### [ASSIGNED TASK]
What you produce should be every line from the data that includes "발생하는".

(Records drawn from a dataset)
· · · · · · ·

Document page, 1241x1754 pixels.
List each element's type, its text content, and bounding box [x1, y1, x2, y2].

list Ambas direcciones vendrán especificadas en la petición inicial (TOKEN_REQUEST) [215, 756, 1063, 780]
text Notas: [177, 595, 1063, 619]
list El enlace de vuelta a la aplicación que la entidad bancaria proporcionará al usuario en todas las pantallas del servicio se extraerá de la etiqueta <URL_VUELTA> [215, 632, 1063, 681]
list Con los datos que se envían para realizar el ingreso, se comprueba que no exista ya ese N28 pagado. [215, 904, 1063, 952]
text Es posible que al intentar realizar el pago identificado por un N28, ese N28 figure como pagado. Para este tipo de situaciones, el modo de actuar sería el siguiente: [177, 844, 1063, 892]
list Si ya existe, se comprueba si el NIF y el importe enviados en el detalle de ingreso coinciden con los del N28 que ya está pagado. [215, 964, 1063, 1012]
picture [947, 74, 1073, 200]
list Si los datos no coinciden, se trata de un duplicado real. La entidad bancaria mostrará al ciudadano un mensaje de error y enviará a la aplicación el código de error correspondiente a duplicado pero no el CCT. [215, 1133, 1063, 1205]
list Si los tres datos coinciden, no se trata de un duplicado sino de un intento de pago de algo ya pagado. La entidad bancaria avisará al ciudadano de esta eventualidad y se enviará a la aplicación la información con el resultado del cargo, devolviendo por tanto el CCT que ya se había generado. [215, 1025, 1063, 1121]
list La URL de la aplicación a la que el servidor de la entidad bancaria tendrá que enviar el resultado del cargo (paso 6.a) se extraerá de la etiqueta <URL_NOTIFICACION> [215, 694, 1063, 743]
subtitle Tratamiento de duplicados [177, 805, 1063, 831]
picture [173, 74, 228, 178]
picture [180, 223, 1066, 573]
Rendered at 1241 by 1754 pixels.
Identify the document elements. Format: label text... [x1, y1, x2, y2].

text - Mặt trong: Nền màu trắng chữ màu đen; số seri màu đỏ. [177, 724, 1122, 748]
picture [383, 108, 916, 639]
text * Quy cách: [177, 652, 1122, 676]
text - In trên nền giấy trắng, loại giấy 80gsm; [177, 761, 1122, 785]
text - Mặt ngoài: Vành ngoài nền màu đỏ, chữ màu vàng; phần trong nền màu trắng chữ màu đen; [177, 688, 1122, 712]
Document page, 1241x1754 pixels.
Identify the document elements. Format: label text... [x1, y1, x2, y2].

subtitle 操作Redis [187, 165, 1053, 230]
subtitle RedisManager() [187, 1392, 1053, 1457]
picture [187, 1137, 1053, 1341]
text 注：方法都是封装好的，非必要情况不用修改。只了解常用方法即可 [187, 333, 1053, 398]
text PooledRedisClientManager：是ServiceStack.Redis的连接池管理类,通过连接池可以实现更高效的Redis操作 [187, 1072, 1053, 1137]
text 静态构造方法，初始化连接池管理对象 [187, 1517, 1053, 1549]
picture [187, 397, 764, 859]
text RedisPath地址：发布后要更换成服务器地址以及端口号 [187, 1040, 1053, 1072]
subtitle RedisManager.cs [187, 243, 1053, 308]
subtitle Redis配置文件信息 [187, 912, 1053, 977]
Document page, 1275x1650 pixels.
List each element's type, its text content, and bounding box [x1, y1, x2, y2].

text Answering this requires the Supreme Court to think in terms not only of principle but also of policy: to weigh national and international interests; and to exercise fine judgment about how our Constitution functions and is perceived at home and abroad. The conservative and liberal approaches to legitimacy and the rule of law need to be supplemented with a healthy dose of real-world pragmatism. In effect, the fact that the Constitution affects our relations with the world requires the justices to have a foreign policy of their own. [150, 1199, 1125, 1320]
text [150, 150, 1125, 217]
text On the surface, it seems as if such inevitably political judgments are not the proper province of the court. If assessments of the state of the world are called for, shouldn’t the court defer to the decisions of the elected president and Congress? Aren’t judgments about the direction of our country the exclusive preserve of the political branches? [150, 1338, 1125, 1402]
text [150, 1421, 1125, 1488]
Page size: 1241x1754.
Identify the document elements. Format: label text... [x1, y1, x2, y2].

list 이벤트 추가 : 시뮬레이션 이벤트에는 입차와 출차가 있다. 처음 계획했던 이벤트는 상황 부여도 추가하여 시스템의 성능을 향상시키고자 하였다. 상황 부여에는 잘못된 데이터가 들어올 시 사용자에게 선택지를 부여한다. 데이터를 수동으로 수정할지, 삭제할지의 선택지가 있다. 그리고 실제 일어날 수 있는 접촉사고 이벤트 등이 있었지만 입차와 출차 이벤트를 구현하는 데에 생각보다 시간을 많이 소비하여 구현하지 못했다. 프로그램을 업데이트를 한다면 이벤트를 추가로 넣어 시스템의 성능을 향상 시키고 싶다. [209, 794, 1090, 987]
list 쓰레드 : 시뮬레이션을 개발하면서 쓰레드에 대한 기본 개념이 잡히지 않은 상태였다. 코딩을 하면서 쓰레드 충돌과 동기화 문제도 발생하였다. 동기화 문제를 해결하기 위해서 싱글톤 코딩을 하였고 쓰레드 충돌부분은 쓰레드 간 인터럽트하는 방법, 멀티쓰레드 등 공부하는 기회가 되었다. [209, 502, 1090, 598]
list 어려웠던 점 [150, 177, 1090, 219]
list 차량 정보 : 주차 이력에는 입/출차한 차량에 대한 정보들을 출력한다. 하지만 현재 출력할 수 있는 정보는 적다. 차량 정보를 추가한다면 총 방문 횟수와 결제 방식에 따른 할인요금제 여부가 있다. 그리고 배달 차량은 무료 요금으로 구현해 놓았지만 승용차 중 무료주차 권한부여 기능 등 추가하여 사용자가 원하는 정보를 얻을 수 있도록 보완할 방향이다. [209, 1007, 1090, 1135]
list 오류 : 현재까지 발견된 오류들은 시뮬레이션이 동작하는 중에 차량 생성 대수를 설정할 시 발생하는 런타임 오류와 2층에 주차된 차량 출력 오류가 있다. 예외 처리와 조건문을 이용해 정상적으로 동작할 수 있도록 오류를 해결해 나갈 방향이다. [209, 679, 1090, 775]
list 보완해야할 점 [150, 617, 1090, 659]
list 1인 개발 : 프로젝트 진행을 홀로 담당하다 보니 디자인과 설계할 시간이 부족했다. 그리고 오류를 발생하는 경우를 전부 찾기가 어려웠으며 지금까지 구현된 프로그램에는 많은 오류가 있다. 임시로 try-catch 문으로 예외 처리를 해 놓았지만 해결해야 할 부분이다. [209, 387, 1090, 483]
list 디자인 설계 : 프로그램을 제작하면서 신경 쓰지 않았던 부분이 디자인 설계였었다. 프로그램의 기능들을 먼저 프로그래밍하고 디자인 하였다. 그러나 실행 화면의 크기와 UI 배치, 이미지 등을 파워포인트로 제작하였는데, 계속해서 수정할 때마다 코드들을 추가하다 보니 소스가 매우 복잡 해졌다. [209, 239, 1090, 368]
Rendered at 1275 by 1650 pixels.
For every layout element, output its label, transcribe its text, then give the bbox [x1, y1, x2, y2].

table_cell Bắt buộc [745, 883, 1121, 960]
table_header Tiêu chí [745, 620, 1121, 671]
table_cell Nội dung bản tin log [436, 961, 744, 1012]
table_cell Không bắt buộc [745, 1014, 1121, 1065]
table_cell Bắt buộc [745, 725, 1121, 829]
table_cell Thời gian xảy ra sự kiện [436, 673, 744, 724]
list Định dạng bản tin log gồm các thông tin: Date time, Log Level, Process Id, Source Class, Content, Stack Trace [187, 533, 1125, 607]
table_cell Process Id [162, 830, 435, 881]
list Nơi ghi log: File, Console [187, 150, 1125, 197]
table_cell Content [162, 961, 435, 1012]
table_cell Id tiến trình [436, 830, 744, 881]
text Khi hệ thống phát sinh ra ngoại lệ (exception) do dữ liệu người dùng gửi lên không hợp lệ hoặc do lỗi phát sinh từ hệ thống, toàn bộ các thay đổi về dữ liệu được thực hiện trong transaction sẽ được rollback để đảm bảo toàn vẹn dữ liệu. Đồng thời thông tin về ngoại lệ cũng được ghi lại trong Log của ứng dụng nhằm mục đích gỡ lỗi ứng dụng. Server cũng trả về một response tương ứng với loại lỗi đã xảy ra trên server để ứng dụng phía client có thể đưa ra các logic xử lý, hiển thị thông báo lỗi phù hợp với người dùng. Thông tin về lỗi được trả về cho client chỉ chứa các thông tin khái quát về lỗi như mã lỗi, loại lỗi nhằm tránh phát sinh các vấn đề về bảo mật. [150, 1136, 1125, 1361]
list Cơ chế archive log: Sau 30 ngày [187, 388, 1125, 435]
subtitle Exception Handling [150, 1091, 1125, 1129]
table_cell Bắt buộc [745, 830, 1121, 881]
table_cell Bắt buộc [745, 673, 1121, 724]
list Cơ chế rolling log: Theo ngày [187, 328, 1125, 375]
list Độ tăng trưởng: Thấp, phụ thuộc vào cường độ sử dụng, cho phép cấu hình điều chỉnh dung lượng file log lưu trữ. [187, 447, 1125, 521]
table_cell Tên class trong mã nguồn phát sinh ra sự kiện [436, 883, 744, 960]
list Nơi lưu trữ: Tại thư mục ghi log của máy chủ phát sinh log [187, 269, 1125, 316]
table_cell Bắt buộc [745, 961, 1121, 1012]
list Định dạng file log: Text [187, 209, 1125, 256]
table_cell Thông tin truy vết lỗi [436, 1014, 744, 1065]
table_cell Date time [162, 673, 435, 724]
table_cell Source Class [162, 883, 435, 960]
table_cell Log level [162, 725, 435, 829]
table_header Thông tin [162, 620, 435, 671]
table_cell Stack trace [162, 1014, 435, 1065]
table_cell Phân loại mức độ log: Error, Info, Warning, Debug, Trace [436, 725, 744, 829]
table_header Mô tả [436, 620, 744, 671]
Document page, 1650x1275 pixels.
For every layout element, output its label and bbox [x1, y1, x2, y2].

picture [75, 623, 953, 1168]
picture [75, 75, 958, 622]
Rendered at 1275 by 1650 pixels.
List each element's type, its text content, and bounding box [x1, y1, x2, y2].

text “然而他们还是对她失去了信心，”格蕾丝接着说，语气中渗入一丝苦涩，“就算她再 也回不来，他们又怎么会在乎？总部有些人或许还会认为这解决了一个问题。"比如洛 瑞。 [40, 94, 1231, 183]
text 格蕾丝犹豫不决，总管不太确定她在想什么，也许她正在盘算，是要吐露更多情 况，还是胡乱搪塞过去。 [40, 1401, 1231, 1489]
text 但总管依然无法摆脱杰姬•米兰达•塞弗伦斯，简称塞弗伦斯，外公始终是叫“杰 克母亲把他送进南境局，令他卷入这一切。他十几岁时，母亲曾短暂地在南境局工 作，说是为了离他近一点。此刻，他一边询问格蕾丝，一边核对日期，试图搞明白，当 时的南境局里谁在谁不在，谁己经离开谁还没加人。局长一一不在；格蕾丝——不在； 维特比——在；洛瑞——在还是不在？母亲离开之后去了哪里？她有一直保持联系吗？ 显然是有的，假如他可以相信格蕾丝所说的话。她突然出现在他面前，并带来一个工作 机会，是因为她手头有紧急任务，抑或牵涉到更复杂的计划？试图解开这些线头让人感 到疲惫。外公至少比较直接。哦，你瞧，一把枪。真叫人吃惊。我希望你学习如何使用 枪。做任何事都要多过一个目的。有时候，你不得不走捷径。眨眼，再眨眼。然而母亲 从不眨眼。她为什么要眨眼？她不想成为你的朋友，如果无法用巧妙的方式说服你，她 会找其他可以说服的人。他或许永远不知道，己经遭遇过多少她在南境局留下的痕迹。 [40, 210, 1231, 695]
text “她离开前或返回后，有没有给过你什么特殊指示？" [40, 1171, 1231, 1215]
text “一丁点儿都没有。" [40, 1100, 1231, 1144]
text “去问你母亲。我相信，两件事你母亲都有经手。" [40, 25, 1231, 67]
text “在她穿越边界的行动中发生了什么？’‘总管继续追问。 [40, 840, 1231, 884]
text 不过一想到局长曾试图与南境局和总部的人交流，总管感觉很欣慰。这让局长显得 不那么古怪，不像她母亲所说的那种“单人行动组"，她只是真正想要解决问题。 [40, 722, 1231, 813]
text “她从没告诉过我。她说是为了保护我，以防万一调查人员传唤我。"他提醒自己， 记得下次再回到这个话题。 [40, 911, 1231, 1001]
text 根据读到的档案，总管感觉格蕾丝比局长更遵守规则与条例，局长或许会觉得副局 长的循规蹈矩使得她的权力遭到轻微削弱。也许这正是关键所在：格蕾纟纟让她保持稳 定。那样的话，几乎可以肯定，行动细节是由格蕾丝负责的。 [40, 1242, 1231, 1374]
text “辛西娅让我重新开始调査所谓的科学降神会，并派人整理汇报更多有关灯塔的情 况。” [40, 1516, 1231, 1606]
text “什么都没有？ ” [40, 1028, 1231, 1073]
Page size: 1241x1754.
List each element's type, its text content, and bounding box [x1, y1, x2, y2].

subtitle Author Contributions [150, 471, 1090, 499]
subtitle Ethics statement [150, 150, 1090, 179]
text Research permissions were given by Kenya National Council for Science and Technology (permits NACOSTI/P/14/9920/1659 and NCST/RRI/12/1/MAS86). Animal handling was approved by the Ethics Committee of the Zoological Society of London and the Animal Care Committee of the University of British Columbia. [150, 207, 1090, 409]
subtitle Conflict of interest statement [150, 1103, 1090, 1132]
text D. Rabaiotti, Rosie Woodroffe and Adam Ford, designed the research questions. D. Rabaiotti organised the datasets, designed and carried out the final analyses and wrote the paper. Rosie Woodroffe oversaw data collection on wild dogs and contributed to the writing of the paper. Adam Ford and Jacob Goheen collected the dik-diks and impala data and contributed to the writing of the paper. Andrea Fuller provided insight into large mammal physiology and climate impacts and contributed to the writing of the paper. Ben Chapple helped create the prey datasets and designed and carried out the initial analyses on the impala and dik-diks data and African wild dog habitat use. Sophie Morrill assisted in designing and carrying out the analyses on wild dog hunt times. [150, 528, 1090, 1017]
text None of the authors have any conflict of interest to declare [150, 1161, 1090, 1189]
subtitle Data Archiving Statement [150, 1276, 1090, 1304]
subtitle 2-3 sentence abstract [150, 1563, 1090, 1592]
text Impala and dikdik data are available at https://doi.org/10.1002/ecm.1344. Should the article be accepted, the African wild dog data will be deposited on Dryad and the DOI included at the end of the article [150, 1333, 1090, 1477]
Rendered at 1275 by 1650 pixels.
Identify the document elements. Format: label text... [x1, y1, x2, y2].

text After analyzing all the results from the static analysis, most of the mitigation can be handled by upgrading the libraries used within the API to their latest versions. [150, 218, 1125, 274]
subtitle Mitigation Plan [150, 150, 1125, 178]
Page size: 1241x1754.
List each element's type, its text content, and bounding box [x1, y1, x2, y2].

· · · · · · ·

### [RESPONSE TO THIS EXERCISE]
list 오류 : 현재까지 발견된 오류들은 시뮬레이션이 동작하는 중에 차량 생성 대수를 설정할 시 발생하는 런타임 오류와 2층에 주차된 차량 출력 오류가 있다. 예외 처리와 조건문을 이용해 정상적으로 동작할 수 있도록 오류를 해결해 나갈 방향이다. [209, 679, 1090, 775]
list 1인 개발 : 프로젝트 진행을 홀로 담당하다 보니 디자인과 설계할 시간이 부족했다. 그리고 오류를 발생하는 경우를 전부 찾기가 어려웠으며 지금까지 구현된 프로그램에는 많은 오류가 있다. 임시로 try-catch 문으로 예외 처리를 해 놓았지만 해결해야 할 부분이다. [209, 387, 1090, 483]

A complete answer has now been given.